A good example is Lord of the Rings. JRR Tolkien came up with an entire creation story, complete with battles between heavenly hosts, good/evil, heroes and demons, etc. He came up with races and languages and back stories so complex and detailed and interwoven with each other, it seems all but impossible to believe he's just making it up. It's told in a historical way, detialing who, what, when, where, why, and often, how. It has been interpreted many times since it was written. First, it was interpreted as an attack on the wars of Tolkien's experience (World War One). It was trotted out again during World War Two as anathema to Nazism and fascism. The hippies embraced it as an attack on conformity and promoting civil rights and freedoms. More recently, it has been touted as an ecological book, attacking the destruction of the natural world and deforrestation.

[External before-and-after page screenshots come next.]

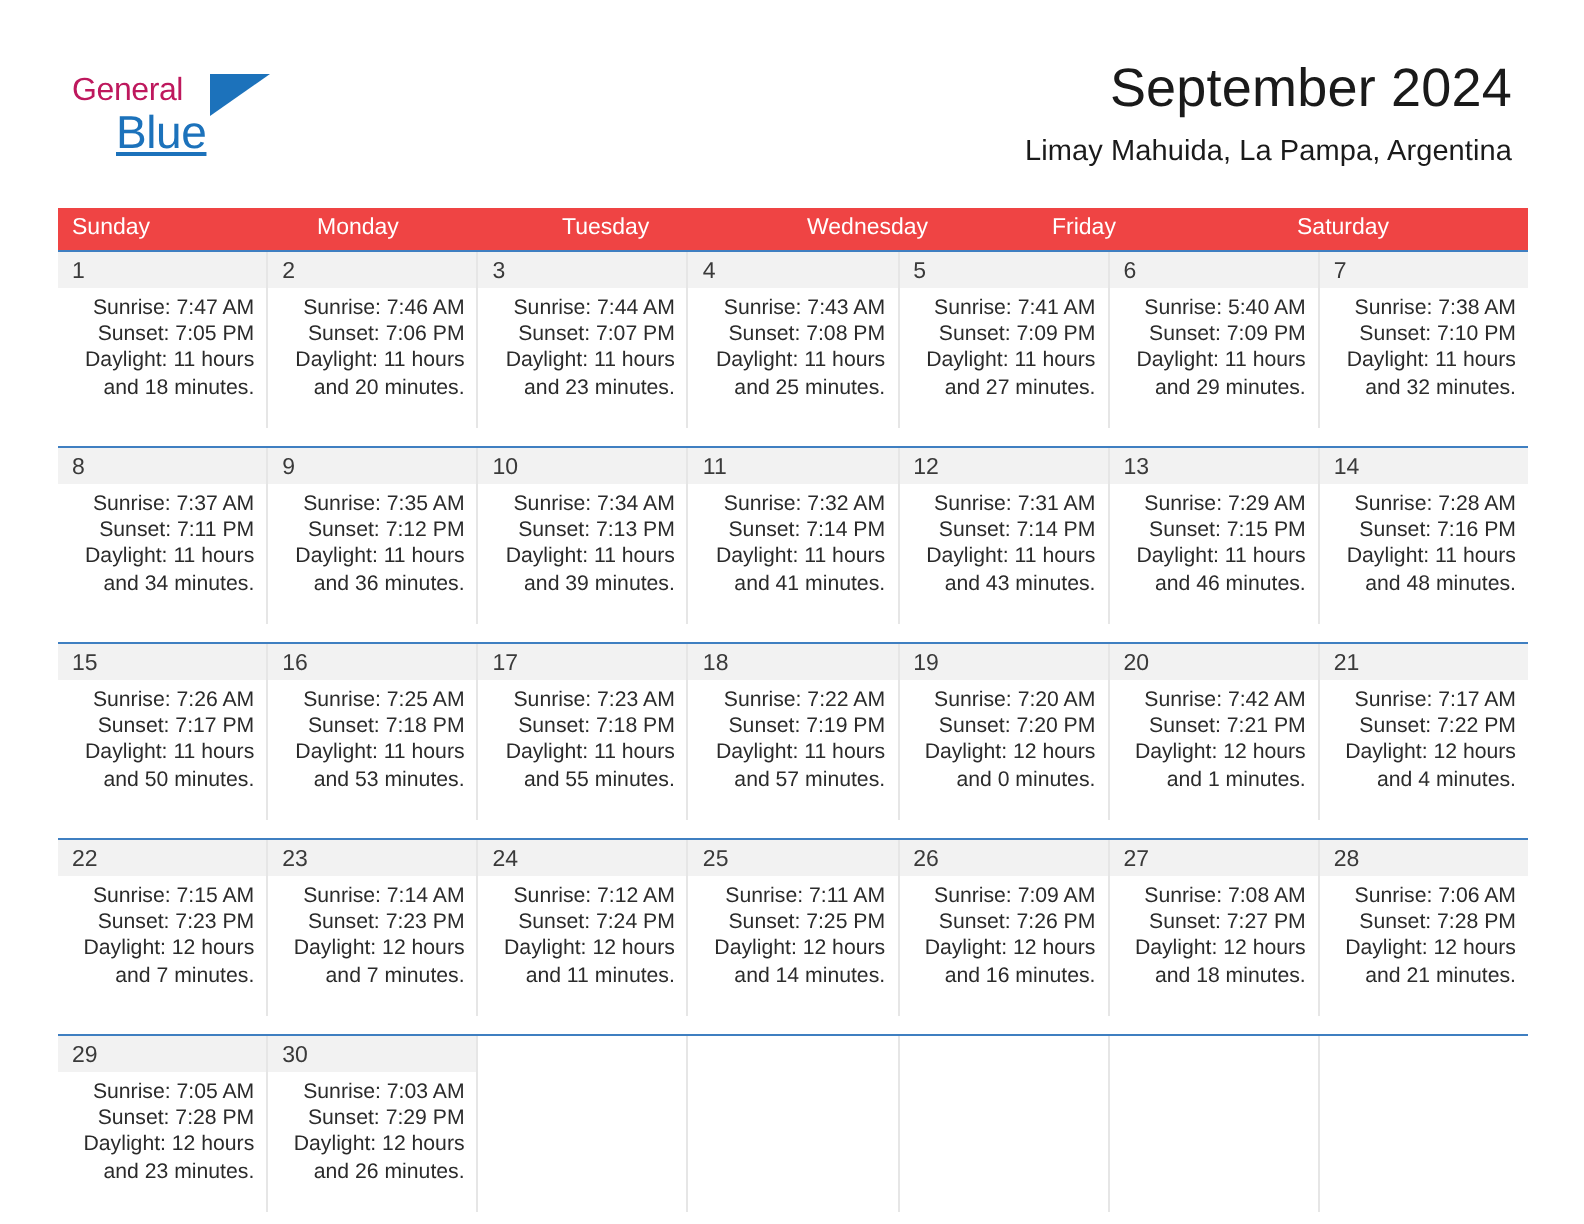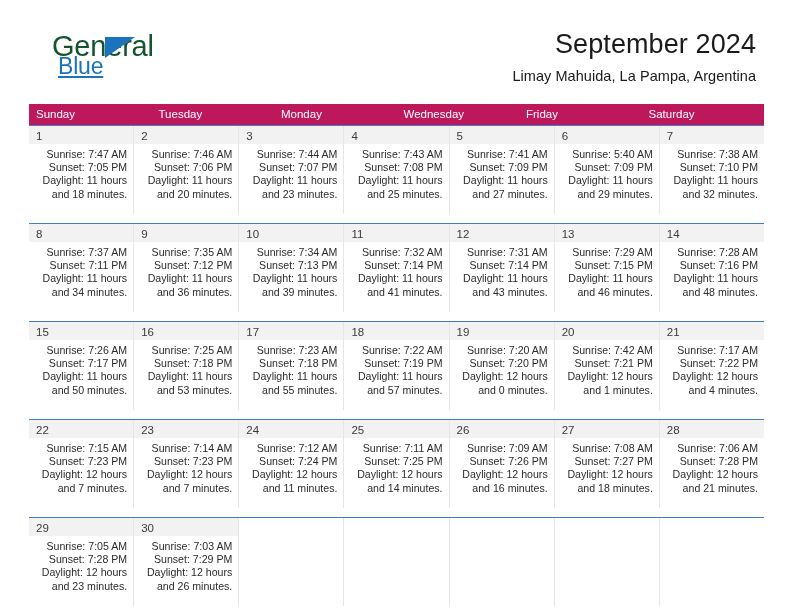--- a/index.html
+++ b/index.html
@@ -42,12 +42,12 @@
   }
   .brand-general {
     position: absolute;
-    left: 16px;
+    left: 0;
     top: 0;
-    font-size: 29px;
+    font-size: 16px;
     line-height: 26px;
     letter-spacing: -0.2px;
-    color: #14532d;
+    color: #be185d;
     font-family: "Liberation Sans", sans-serif;
   }
   .brand-blue {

The point is, the stories were written a bed-time stories for his children and because of a bet between Tolkien and C.S. Lewis. (Narnia came out of that bet as well.) What other statements Tolkien wanted to make are mostly lost to history or his family. People have written theses, books, and entire curricula on it, and most of them disagree. In less than a century, we have many, amny interpretations, all of them supposedly saying exactly what the people of the time wanted it to say. If the book were not intentionally marketed and sold as fiction, it would be very easy to see people accepting it as actual religion, in fact, some still do. If we were to come back in 2,000 years, how many interpretations and ideas would you expect to find...all from one story, written in a "historical" mode.